Metta World Peace "Avete un grande appeal, l'Italia è la mia America"

Fonte: massimo pisa - la repubblica
Metta World Peace "Avete un grande appeal, l'Italia è la mia America"

"NON c'è un vecchio Ron Artest, sono sempre lo stesso. Orgoglioso come ero sulle strade del Queens. Dovessi cambiare come persona non sarei soddisfatto di me stesso. E io lo sono, di me, della mia vita, di tutto". Fine allenamento, Metta World Peace si asciuga tra i tubi e le lamiere del vetusto Pianella, la sua casa da un mese. Bagliori dell'antico Cattivone Nba riaffiorano, ma da vicino non fa così paura.

Era tutto come si aspettava? Cantù, l'Italia, il basket?
 "Sono arrivato in piena lotta playoff, ed è quello che mi piace. Non giocavo da dicembre in Cina, mi sono dovuto rimettere in forma, le cose migliorano".

Davvero le piace questa vita in scala rispetto alla magna Nba?
 "Mi piace? L'Italia è il centro del mondo per la moda. A New York, la capitale mondiale dei media, se vuoi parlare di look parli di Italia, per me è una fortuna essere qui. Sì, anche abitare nella palazzina qui di fronte, fare la spesa sotto casa al negozietto bio e farmi da mangiare. Ho appena imparato a cucinare. E mi piace il vostro campionato, di sicuro è meglio della Lega cinese. Ma il basket è in cattivo stato, non è più un gioco da uomini da quando c'è la zona, in Europa e anche in Nba. Ora è roba da ragazzini, da college".

Con chi è rimasto in contatto del suo vecchio mondo?
 "Kobe Bryant. Era in Italia, ma non gli ho chiesto di venire a vedermi, festeggiava l'anniversario con la moglie. Rick Carlisle, mio ex coach. E Phil Jackson: se ho problemi in campo gli do un colpo di telefono".

Coach Zen, quello del suo unico titolo vinto ai Lakers. La sua più grande ispirazione?
 "No, quello è Larry Bird, mio presidente quando ero agli Indiana Pacers, è lui che ha avuto il maggiore impatto su di me. Grande ragazzo, lo adoro. L'estate prima della squalifica si mise a lavorare in palestra con me, ogni giorno, mi insegnava un sacco di trucchi: la mia media migliorò da 18 a 25 punti a partita, mi avrebbero eletto mvp".

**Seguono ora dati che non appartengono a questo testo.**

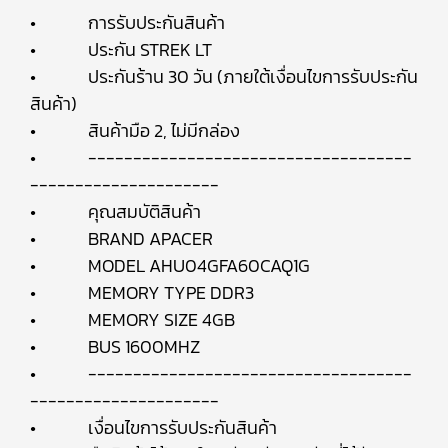
• การรับประกันสินค้า
• ประกัน STREK LT
• ประกันร้าน 30 วัน (ภายใต้เงื่อนไขการรับประกัน
สินค้า)
• สินค้ามือ 2, ไม่มีกล่อง
• ------------------------------------
---------------------
• คุณสมบัติสินค้า
• BRAND APACER
• MODEL AHU04GFA60CAQ1G
• MEMORY TYPE DDR3
• MEMORY SIZE 4GB
• BUS 1600MHZ
• ------------------------------------
---------------------
• เงื่อนไขการรับประกันสินค้า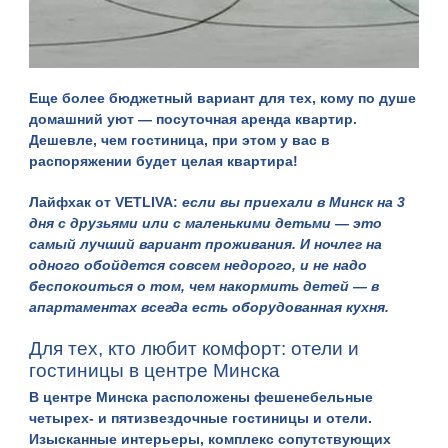
Еще более бюджетный вариант для тех, кому по душе
домашний уют — посуточная аренда квартир.
Дешевле, чем гостиница, при этом у вас в
распоряжении будет целая квартира!
Лайфхак от VETLIVA:
если вы приехали в Минск на 3
дня с друзьями или с маленькими детьми — это
самый лучший вариант проживания. И ночлег на
одного обойдется совсем недорого, и не надо
беспокоиться о том, чем накормить детей — в
апартаментах всегда есть оборудованная кухня.
Для тех, кто любит комфорт: отели и
гостиницы в центре Минска
В центре Минска расположены фешенебельные
четырех- и пятизвездочные гостиницы и отели.
Изысканные интерьеры, комплекс сопутствующих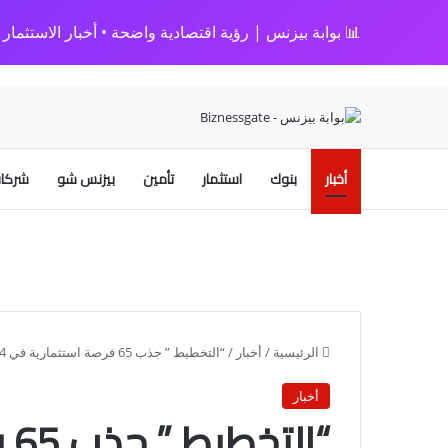
📊 بوابة بيزنس | رؤية اقتصادية واضحة • أخبار الاستثمار • 
أخبار
بنوك
استثمار
تأمين
بيزنس شو
شركات
الرئيسية
/
أخبار
/
“التخطيط ” جذب 65 فرصة استثمارية في 14 قطاع خلال السنوات الثلاث الماضية
أخبار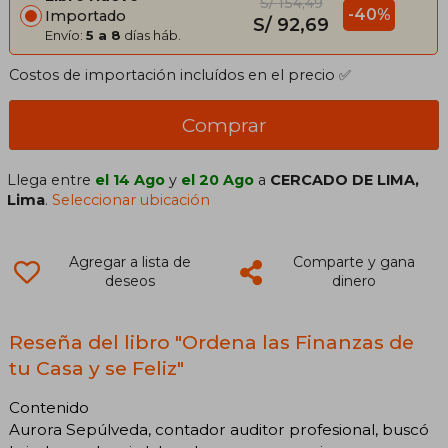
S/ 154,49
-40%
Importado
S/ 92,69
Envío:
5 a 8
días háb.
Costos de importación incluídos en el precio ✅
Comprar
Llega entre
el 14 Ago
y
el 20 Ago
a
CERCADO DE LIMA,
Lima
.
Seleccionar ubicación
Agregar a lista de
Comparte y gana
deseos
dinero
Reseña del libro "Ordena las Finanzas de
tu Casa y se Feliz"
Contenido
Aurora Sepúlveda, contador auditor profesional, buscó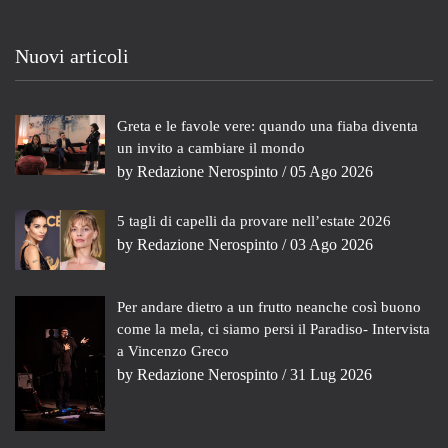
Nuovi articoli
Greta e le favole vere: quando una fiaba diventa
un invito a cambiare il mondo
by
Redazione Nerospinto
/ 05 Ago 2026
5 tagli di capelli da provare nell’estate 2026
by
Redazione Nerospinto
/ 03 Ago 2026
Per andare dietro a un frutto neanche così buono
come la mela, ci siamo persi il Paradiso- Intervista
a Vincenzo Greco
by
Redazione Nerospinto
/ 31 Lug 2026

E invece arrivò il fattaccio. Rissa sul parquet a Detroit, bicchiere di coca che le piove addosso, lei che picchia e insegue i tifosi in tribuna. Era il 19 novembre 2004, 86 giornate di squalifica, e da allora niente fu come prima.
 "Ero giovane, e immaturo. Sono cresciuto, ma mi fanno ancora arrabbiare le stesse cose. Povertà. Oppressione. Violenza. La troppa droga nel mio quartiere. Sono robe che fanno arrabbiare tutti. Omicidi. Amici che vanno in prigione. Ma sono lontano da vent'anni da quelle robe".

E quando vede rivolte nere come quelle di Baltimora, come reagisce?
 "Non è roba nuova, e la realtà lì la conosco bene. La mia famiglia trafficava droga, nel Queens e nel Maryland. E Baltimora è sempre stata così, solo che il mondo se ne accorge adesso. Non voglio che questa roba mi condizioni più. La vita è bella, il mondo è grande, anche se c'è gente cattiva che lo rovina".

Le manca l'Nba?
 "Sono una delle migliori ali del mondo. Quest'estate ero ai Los Angeles Clippers ad allenarmi, nessuno poteva marcarmi. Mi chiesero di stare con loro, preferii la Cina. Lì se sei un veterano ti pagano meno, privilegiano i giovani. Non avrei giocato, anche se sono migliore e ho più esperienza di una matricola. Ho solo 35 anni e sto bene. Non mi interessa guardare LeBron o Kevin Durant, voglio prenderli a calci in culo. Non mi frega di applaudire Carmelo Anthony o di entrare allo Staples Center, voglio giocarci. L'Nba ha il miglior marketing, ma non tutti i migliori giocatori. Ecco perché sono qui, non sono più uno dei loro, ma del vostro campionato. Chi mi piace? Stefano Gentile, gran professionista".

Continuerà qui?
 "Grande posto, grandi tifosi, perché no? Tutti i miei amici vogliono venire in Italia, il miglior cibo del mondo, e dove altro ti capita di visitare Roma, Venezia, Firenze, Milano, Bologna e Napoli? Avete un grande appeal, non so se ve ne rendete conto".